Não escondo minha admiração por Martin Scorsese.

Em sua carreira, que já dura cinco décadas, o diretor americano jamais permitiu se congelar em alguns poucos triunfos, procurando sempre se manter à parte, inquieto, original, o que o destaca em relação à brilhante, mas de curto fôlego, geração que emergiu na década de 1970 nos Estados Unidos.

Muito disso se deve ao talento do diretor, mas uma parte ainda mais importante desse processo é o conhecimento enciclopédico, maníaco, que Scorsese tem da história do cinema. Sua coleção particular de filmes, nos rolos originais, é uma das maiores do mundo, e ele está constantemente envolvido em projetos de localização e restauração de obras do início do século passado, o que explica a riqueza de referências e homenagens até em suas obras mais viscerais e anti-acadêmicas (você sabia, por exemplo, que o plano final de Os Bons Companheiros é uma homenagem a um filme mudo de 1903, O Grande Assalto ao Trem?).

Ninguém melhor do que ele, portanto, para comandar um documentário sobre os cem anos do cinema, conclusão a que os executivos do British Film Institute também chegaram, convidando-o para um projeto com esse fim em 1994. A princípio, a obra deveria ser uma apresentação convencional, didática, de filmes e artistas que marcaram o cinema em seu primeiro século de vida, mas o diretor, conhecido pelo estilo pessoal, recusou esse formato.
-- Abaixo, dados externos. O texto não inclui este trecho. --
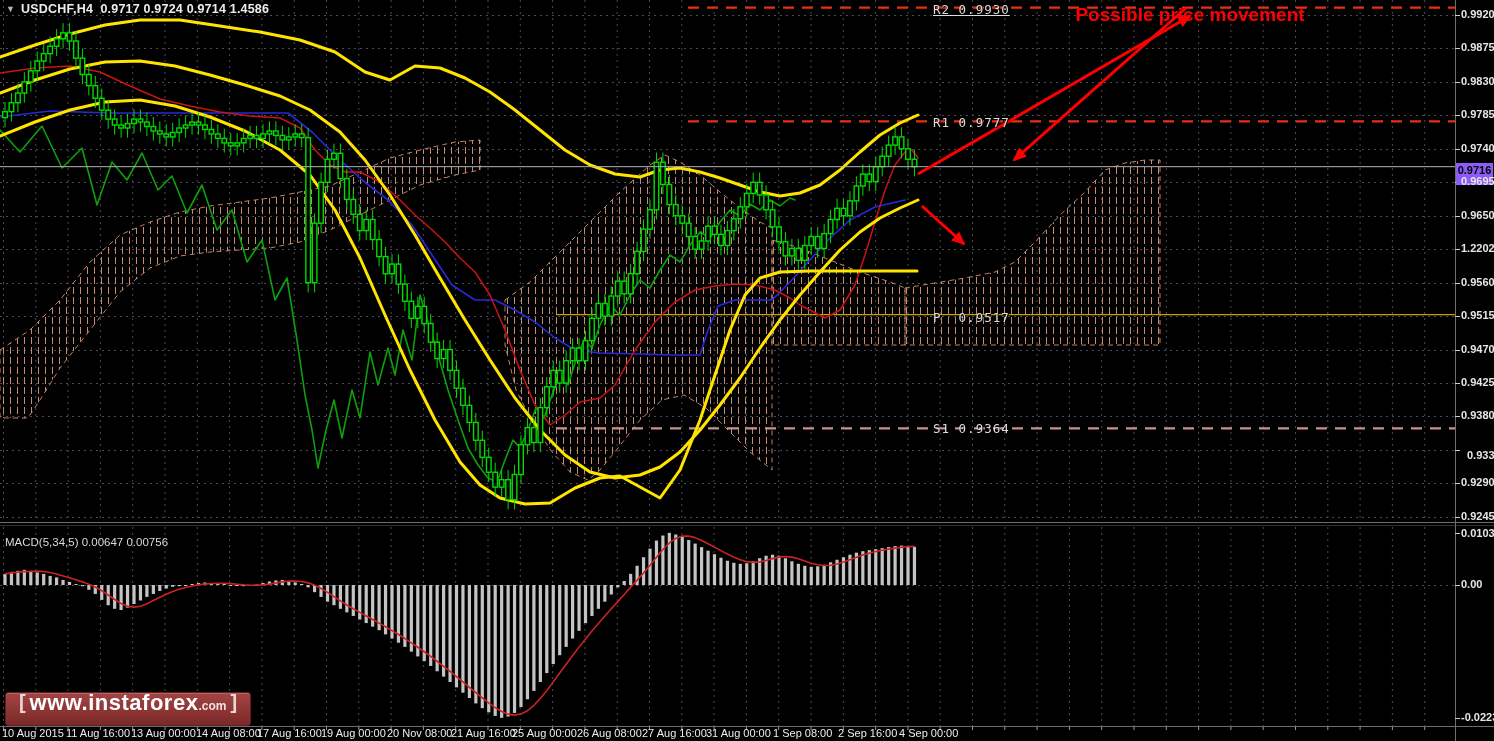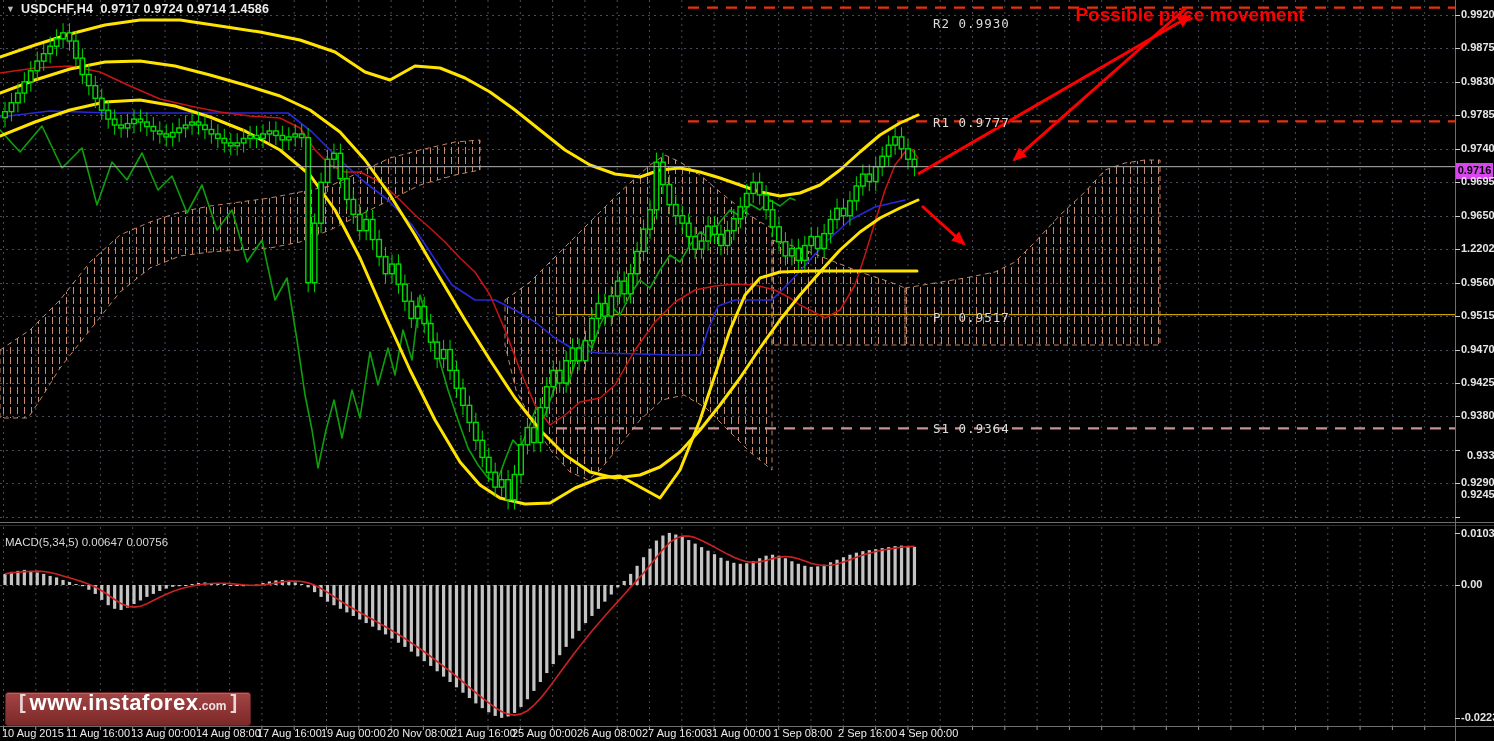"R2 0.9930" div.lvl { text-decoration: none -> underline; top: 16px -> 2px }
Em vez disso, Scorsese propôs três programas de 75 minutos, onde ele faria um recorte particular dessa história, centrado sobretudo na figura do diretor, o artista que, desde o início do cinema, comanda o processo de fazer filmes e é a mente criativa capaz de transformar um produto industrial numa obra de arte. O documentário que resultou daí, Uma Viagem Pessoal pelo Cinema Americano, ganhou uma luxuosa edição em livro, editada no Brasil pela Cosac Naify, e facilmente encontrado nas seções destinadas ao cinema nas livrarias.

Transcrição do roteiro concebido por Scorsese e Michael Henry Wilson, Uma Viagem Pessoal não é uma história linear. Em primeiro lugar, o filme não é sobre a História, com H maiúsculo, do cinema. Sua narrativa vai dos primeiros anos do século XX, quando visionários como Edwin S. Porter, D. W. Griffith e Charles Chaplin fazem as primeiras tentativas de criar tramas completas e gêneros, como o western e a comédia, até o início dos anos 60, logo antes de Scorsese & companhia empunharem uma câmera. “Eu não me sinto em posição de comentar sobre mim mesmo ou meus contemporâneos”, esclarece.

Sua viagem também não é sobre o cinema mundial, deixando de lado os esforços importantes de nomes como Robert Wiene (O Gabinete do Dr. Caligari), Jean Renoir (A Regra do Jogo) e Marcel Carné (Trágico Amanhecer), entre vários outros, e limitando-se aos diretores nascidos nos Estados Unidos ou emigrados para lá, como Erich Von Stroheim, Alfred Hitchcock e Douglas Sirk.

Por fim, Scorsese, em sua exaltação do diretor, agrupa seus eleitos em três categorias: os ilusionistas, gênios pioneiros que estabeleceram os gêneros e técnicas do cinema, criando a “caligrafia”, por assim dizer, dessa forma de arte – Griffith, John Ford, Busby Berkeley, Hitchcock –, passando em seguida para os contrabandistas, nomes que já pegaram o bonde andando, mas conseguiram definir seus próprios trajetos ao aperfeiçoar os grandes gêneros ou reinar num gênero menor – aqui cabem Fritz Lang, o gênio do noir, Douglas Sirk, o rei do melodrama, e Cecil B. DeMille, dos épicos bíblicos –, e, por fim, aos iconoclastas, diretores que, mesmo trabalhando dentro de Hollywood, conseguiram atacar as convenções sociais e impor visões pessoais e subversivas a projetos comerciais – ninguém mais do que Orson Welles, mas também Nicholas Ray, Elia Kazan e Staney Kubrick.

Além do fascínio que essa história peculiar, “alternativa” do cinema oferece por si, os comentários apaixonados e informativos de Scorsese abrem uma janela única para conhecer os nomes que formaram a psique cinematográfica deste que é um dos grandes mestres do cinema no século passado – o que já seria o bastante para justificar a compra do livro.

Mas a edição atraente da Cosac Naify, com sua composição elegante, o tamanho grande e as páginas repletas de fotografias dos filmes analisados no texto, fazem desta a alternativa ideal para o público brasileiro, já que o filme não existe em edição local desde os tempos do VHS. Tão sui generis – e genial – quanto os melhores filmes do diretor, Uma Viagem Pessoal pelo Cinema Americano é um livro indispensável para os amantes do cinema no Brasil.